■ **WHAT THE TASK REQUIRES**:
Please reproduce all of the data below exactly, leaving each picture out.

■ **MATERIAL TO PROCESS**:

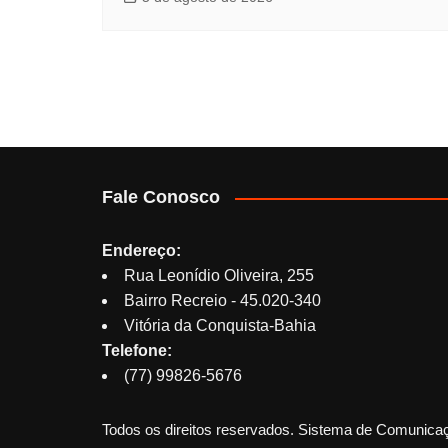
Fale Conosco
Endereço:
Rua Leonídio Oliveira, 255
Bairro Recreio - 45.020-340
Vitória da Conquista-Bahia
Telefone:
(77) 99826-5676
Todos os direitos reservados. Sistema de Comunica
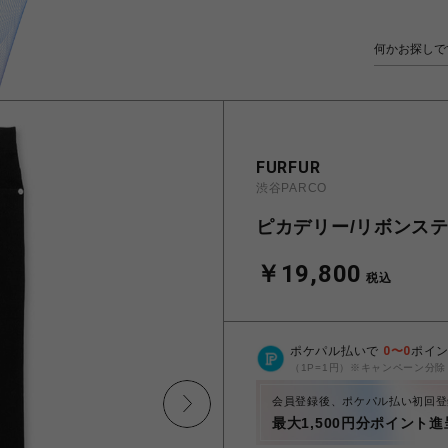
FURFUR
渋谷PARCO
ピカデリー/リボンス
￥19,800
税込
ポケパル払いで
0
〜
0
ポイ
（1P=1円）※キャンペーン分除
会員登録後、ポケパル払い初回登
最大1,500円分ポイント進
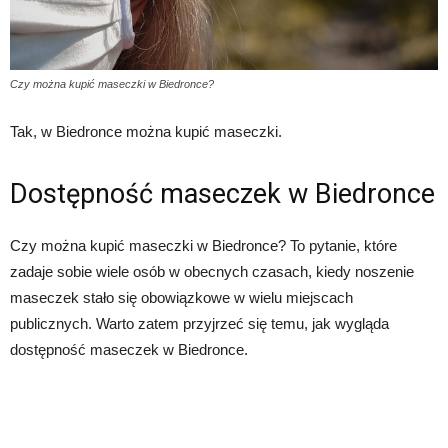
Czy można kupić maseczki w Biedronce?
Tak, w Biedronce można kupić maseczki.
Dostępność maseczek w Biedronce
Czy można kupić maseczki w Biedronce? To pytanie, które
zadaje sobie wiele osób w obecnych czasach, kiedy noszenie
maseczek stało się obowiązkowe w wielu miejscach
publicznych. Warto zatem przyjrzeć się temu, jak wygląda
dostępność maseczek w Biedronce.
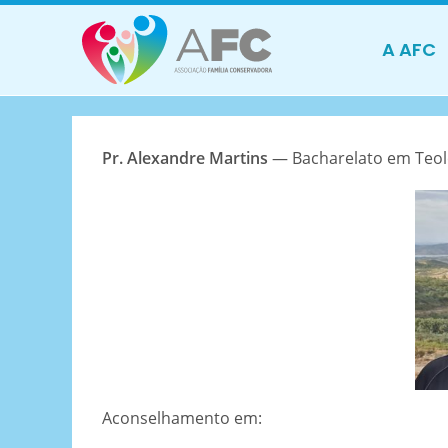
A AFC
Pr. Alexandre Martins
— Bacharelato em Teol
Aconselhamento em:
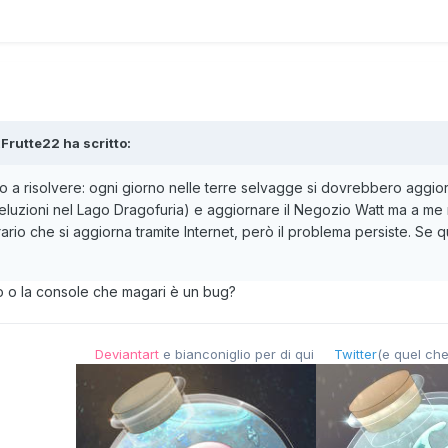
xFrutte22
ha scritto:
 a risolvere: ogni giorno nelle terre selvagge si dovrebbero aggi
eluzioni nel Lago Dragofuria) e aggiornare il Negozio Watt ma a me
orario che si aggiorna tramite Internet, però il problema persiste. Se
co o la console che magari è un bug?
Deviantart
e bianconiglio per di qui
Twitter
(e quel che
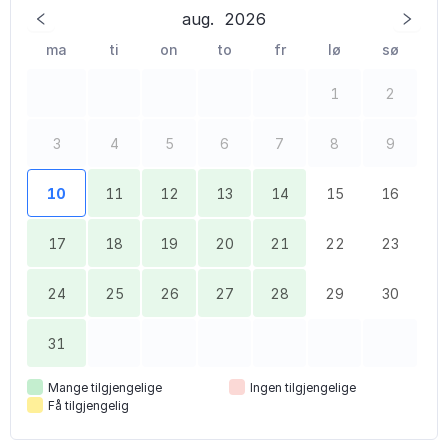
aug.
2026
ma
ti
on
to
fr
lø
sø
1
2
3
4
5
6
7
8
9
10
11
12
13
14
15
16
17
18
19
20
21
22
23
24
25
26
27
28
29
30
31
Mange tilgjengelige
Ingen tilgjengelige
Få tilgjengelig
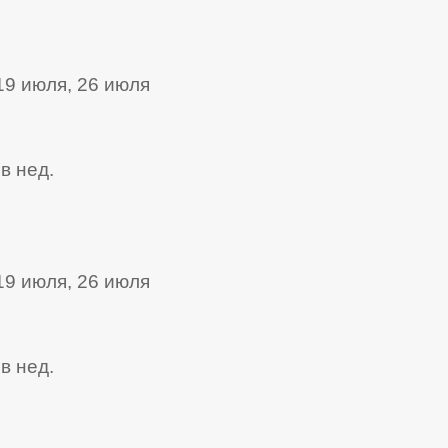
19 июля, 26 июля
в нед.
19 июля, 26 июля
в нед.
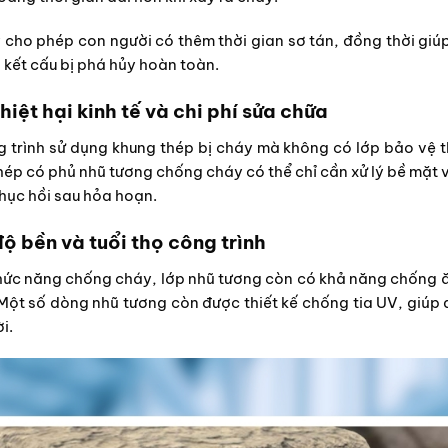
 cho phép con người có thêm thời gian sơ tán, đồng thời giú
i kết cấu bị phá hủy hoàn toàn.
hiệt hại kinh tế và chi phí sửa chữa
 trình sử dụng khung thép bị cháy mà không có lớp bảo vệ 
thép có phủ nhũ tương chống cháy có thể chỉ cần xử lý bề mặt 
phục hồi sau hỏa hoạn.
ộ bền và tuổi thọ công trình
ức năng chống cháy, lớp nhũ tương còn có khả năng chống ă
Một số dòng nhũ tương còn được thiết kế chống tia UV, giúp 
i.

■ **COMPLETED TASK**:
Fale Conosco
Endereço:
Rua Leonídio Oliveira, 255
Bairro Recreio - 45.020-340
Vitória da Conquista-Bahia
Telefone:
(77) 99826-5676
Todos os direitos reservados. Sistema de Comunica
FURFUR
渋谷PARCO
ピカデリー/リボンス
￥19,800
税込
ポケパル払いで
0
〜
0
ポイ
（1P=1円）※キャンペーン分除
会員登録後、ポケパル払い初回登
最大1,500円分ポイント進
Czy można kupić maseczki w Biedronce?
Tak, w Biedronce można kupić maseczki.
Dostępność maseczek w Biedronce
Czy można kupić maseczki w Biedronce? To pytanie, które
zadaje sobie wiele osób w obecnych czasach, kiedy noszenie
maseczek stało się obowiązkowe w wielu miejscach
publicznych. Warto zatem przyjrzeć się temu, jak wygląda
dostępność maseczek w Biedronce.
A AFC
Pr. Alexandre Martins
— Bacharelato em Teol
Aconselhamento em:
xFrutte22
ha scritto:
 a risolvere: ogni giorno nelle terre selvagge si dovrebbero aggi
eluzioni nel Lago Dragofuria) e aggiornare il Negozio Watt ma a me
orario che si aggiorna tramite Internet, però il problema persiste. Se
co o la console che magari è un bug?
Deviantart
e bianconiglio per di qui
Twitter
(e quel che
aug.
2026
ma
ti
on
to
fr
lø
sø
1
2
3
4
5
6
7
8
9
10
11
12
13
14
15
16
17
18
19
20
21
22
23
24
25
26
27
28
29
30
31
Mange tilgjengelige
Ingen tilgjengelige
Få tilgjengelig
19 июля, 26 июля
в нед.
19 июля, 26 июля
в нед.
 cho phép con người có thêm thời gian sơ tán, đồng thời giú
i kết cấu bị phá hủy hoàn toàn.
hiệt hại kinh tế và chi phí sửa chữa
 trình sử dụng khung thép bị cháy mà không có lớp bảo vệ 
thép có phủ nhũ tương chống cháy có thể chỉ cần xử lý bề mặt 
phục hồi sau hỏa hoạn.
ộ bền và tuổi thọ công trình
ức năng chống cháy, lớp nhũ tương còn có khả năng chống ă
Một số dòng nhũ tương còn được thiết kế chống tia UV, giúp 
i.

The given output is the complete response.